Let’s step back for a minute and take a look at RSS. When we look at the core of RSS, what does it really do? The answer to this question is simple…RSS moves content.
RSS is not only about getting news and blog updates in your RSS aggregator, though that is one of the great uses of RSS. It’s bigger than that. RSS is for gathering, sending, relocating, syndicating and updating content to make it relevant and customized to fulfill your needs - no rules, standard applications or limits on what it can do, RSS is a backbone technology for moving and updating content, making the options of what can be done with the technology nearly unlimited from a marketing perspective.
2007 will be THE year of RSS, as I have been saying now for a while, and I’m not the only one, but the explosion won’t come from people simply adopting the practice of reading feeds in their RSS aggregators. It will come from innovation with RSS in a variety of online markets - using it to do new things and improve old online practices. We need to start thinking about RSS outside the traditional aggregator and start exploring the many ways it can revolutionize the online marketplace. Here are two examples:
Just in the past few weeks, there have been some interesting adoptions of innovative uses of RSS. Reuters will use Pluck’s BlogBurst product to bring relevant blog content to Reuters’ online news properties allowing bloggers to have a voice in the news. How is the blog content delivered? RSS of course.
Another great example of an outside-the-aggregator use of RSS is in the new AIM 6.0 which updates users when their buddies have uploaded content to the web. When your friends’ videos have been added to YouTube or pictures added to Flickr (among many others services), AIM users receive updates, via RSS, of the new content.
In both of these examples, RSS is used as a method of transport, a way of getting content from one place to another and always keeping it updated. Believe it or not, this has not always been easy to do, and RSS is the first technology to simplify this process in a scalable manner.
From an RSS marketing perspective, ads in RSS feeds have been around for a while now and provide a great way for publishers to monetize their RSS content and for advertisers to reach a very targeted audience. But this is just the beginning. The real innovation in RSS marketing will come in the form of people using RSS to power online advertising - on-site, in feeds and even offline (Times Square perhaps?) - Feed powered ads.
Marketers are always looking for ways to make their marketing creative and methods of targeting consumers as relevant as possible. Using RSS to power ad creative keeps the ad fresh because it is automatically updated with the new feed content with little or no effort required from a human. Feed powered ads can also be associated with any feeds you choose, allowing for specific content to be fed to different sites based on the content and demographic of the site. The result of these capabilities is highly relevant advertising with updated content that consumers can act upon. Up to the minute content in ads gives marketers a whole new way of targeting potential customers and it will be interesting to see how people begin to innovate with it.

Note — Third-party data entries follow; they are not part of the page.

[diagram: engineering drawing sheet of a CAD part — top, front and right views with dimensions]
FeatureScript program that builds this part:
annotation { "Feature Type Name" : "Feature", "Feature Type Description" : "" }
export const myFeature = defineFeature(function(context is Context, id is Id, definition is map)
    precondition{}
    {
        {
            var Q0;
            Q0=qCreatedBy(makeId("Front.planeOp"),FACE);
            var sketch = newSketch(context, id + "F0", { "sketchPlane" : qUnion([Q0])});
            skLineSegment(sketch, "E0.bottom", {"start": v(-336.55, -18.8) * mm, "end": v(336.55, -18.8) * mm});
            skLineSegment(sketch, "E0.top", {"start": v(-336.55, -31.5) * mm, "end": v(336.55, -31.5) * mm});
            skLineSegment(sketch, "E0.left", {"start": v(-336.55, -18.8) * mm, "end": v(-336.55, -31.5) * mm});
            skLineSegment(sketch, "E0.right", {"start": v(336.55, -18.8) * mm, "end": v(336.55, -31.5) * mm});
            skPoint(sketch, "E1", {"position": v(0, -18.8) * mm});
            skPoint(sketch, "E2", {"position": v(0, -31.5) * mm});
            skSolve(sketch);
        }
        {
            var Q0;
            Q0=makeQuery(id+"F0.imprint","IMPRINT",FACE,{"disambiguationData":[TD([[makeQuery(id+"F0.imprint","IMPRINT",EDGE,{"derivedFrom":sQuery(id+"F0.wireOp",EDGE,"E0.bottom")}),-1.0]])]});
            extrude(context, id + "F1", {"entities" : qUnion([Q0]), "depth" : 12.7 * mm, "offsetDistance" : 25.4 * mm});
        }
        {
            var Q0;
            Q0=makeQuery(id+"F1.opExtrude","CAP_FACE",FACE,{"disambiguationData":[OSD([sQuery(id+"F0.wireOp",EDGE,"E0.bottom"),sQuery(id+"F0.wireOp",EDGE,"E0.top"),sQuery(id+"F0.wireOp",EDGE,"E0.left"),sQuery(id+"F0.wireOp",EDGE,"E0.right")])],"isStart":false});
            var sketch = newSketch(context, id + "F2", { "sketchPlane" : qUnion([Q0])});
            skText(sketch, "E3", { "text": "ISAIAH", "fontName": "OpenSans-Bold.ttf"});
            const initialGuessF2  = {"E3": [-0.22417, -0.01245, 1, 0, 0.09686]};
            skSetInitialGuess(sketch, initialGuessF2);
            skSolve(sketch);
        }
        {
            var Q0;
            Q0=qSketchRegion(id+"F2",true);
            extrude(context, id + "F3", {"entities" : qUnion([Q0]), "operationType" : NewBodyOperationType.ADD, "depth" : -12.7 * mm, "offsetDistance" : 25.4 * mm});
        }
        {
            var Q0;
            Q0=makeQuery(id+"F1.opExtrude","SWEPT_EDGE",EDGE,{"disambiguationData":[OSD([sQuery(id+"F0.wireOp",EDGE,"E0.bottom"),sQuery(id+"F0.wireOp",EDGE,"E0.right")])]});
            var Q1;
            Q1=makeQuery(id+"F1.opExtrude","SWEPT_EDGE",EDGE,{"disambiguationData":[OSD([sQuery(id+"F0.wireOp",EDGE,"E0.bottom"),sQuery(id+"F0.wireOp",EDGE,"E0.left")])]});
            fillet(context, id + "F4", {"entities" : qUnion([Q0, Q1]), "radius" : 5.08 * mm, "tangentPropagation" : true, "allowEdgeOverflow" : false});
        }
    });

A few companies have actually taken stabs at it, but feed powered ads are in there infancy and will grow and be developed to do great things and really revolutionize online marketing.
Keep an eye out for some cool new products, ad units and even new companies forming based on this concept. It’s proving to be the start of a new micro-economy. But unlike feeds in an aggregator, RSS feeds will now be in the background as the engine doing all the work. I see it as the “Intel Inside” of the Internet. You don’t see the dual-core Pentium processor, but it’s powering everything you do on your computer. Same will go for RSS on the Internet - it will power much of what people do online as it works quietly (but hard) in the background.
Who knows, maybe one day, just like the “Intel Inside” sticker on your computer, the billboard you drive by every morning with the digital ads that change on the fly will have a little sign in the corner reading “Powered by RSS.”